The daytime soap opera 'All My Children' ran from 1970 to 2011. Back in 1985, star Susan Lucci told Polly Rayner of 'The Morning Call', "Erica was only 15 when the series began, much to my chagrin. I remember telling my friends that she's a high school girl, but a very sophisticated one. She was a complex person from the day one … a lot like Kate from 'Taming of the Shrew' or Scarlett O'Hara, full of surprises and flirtations; she's more naughty than evil, and finds it difficult to separate fact from fiction."

By 1985, Erica Kane (reportedly named after AmERICA) was "still a vixen in a bigger area. I go to New York City, become a top model, then I had my own cosmetic firm and now I'm editor-in-chief of a magazine, 'Tempo', which is somewhat like 'People' magazine. I've been married 6 times, twice to the same man. I see the show continuing for many years. Right now it's splitting No. 1 position with 'General Hospital', and has a great following of people from all walks of life, men and women, young and old. The show is incredibly successful … it will go on and on, and the bad girl is a necessary ingredient in that show. It's what makes the show sparkle."
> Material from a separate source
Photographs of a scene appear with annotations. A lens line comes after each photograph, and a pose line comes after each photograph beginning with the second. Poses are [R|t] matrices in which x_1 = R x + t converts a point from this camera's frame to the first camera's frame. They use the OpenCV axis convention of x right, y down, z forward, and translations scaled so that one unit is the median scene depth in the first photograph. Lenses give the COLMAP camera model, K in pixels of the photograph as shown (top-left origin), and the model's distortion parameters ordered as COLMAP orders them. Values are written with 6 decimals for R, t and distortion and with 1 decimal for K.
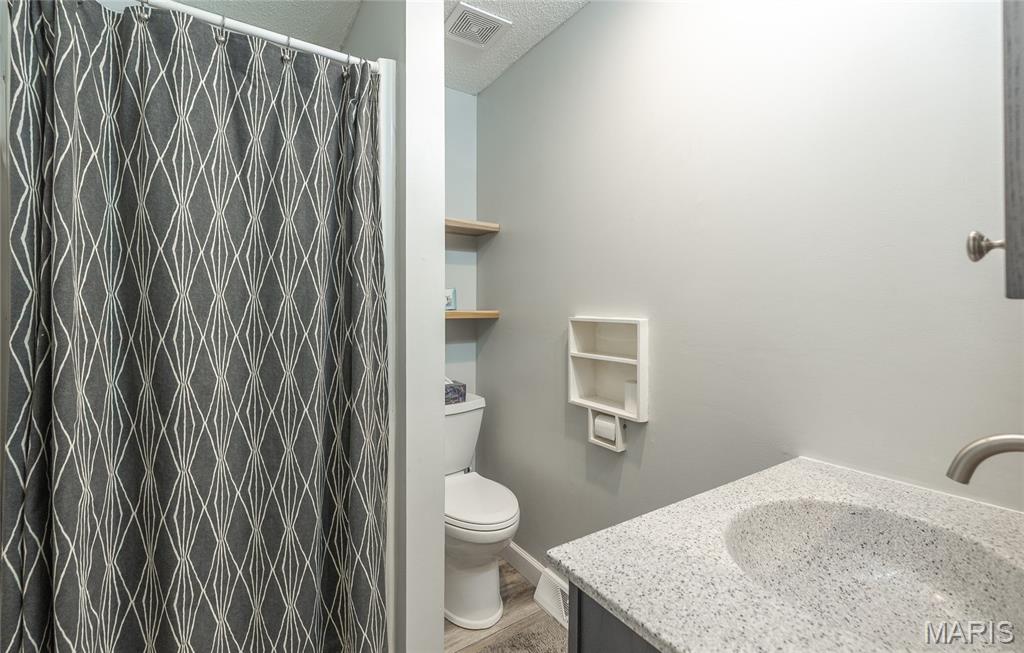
lens RADIAL K [[435.2, 0, 512.7], [0, 435.2, 325.4], [0, 0, 1]] dist [0.001658, -0.000214]
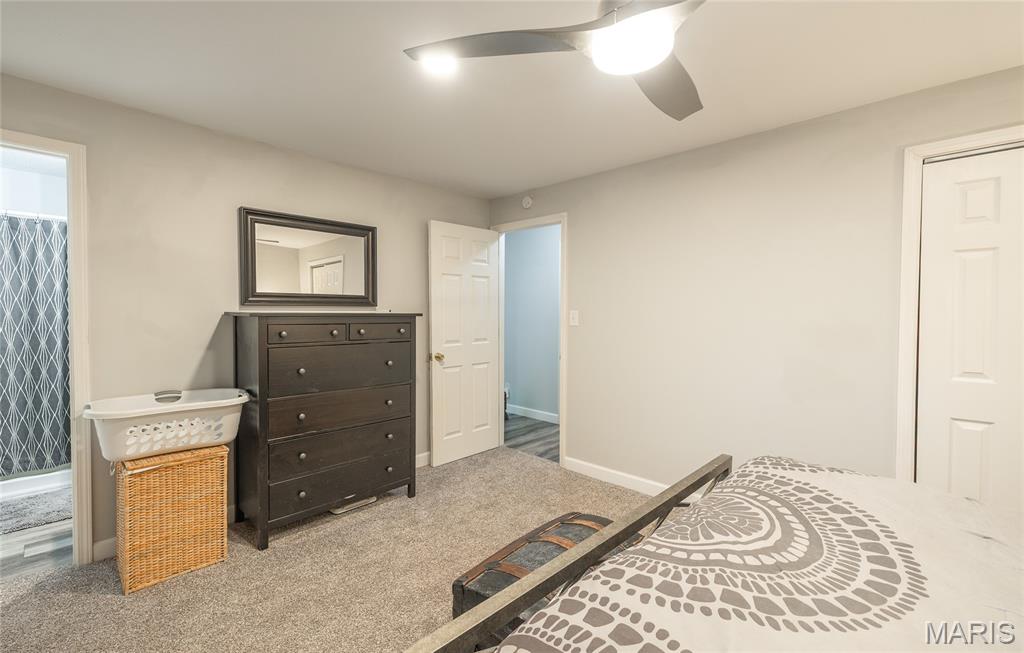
lens RADIAL K [[435.2, 0, 511.9], [0, 435.2, 330.6], [0, 0, 1]] dist [0.001658, -0.000214]
pose [[0.972352, -0.006582, 0.233428, 1.627216], [-0.001979, 0.999334, 0.036424, -0.068737], [-0.233512, -0.035879, 0.971692, -2.218686]]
Susan Lucci was nominated for the Daytime Emmy Award for her performance as Erica Kane on 'All My Children' 18 times before finally winning in 1999. She told the 'L.A. Daily News' in 2008, "I had talked about Erica being involved with a politician and the political world a couple of years ago. But the time is right now. I'm so glad that we’re doing it right now because I’m loving it. I love the part of Erica Kane. I've got one of the best parts ever written for a woman as far as I’m concerned."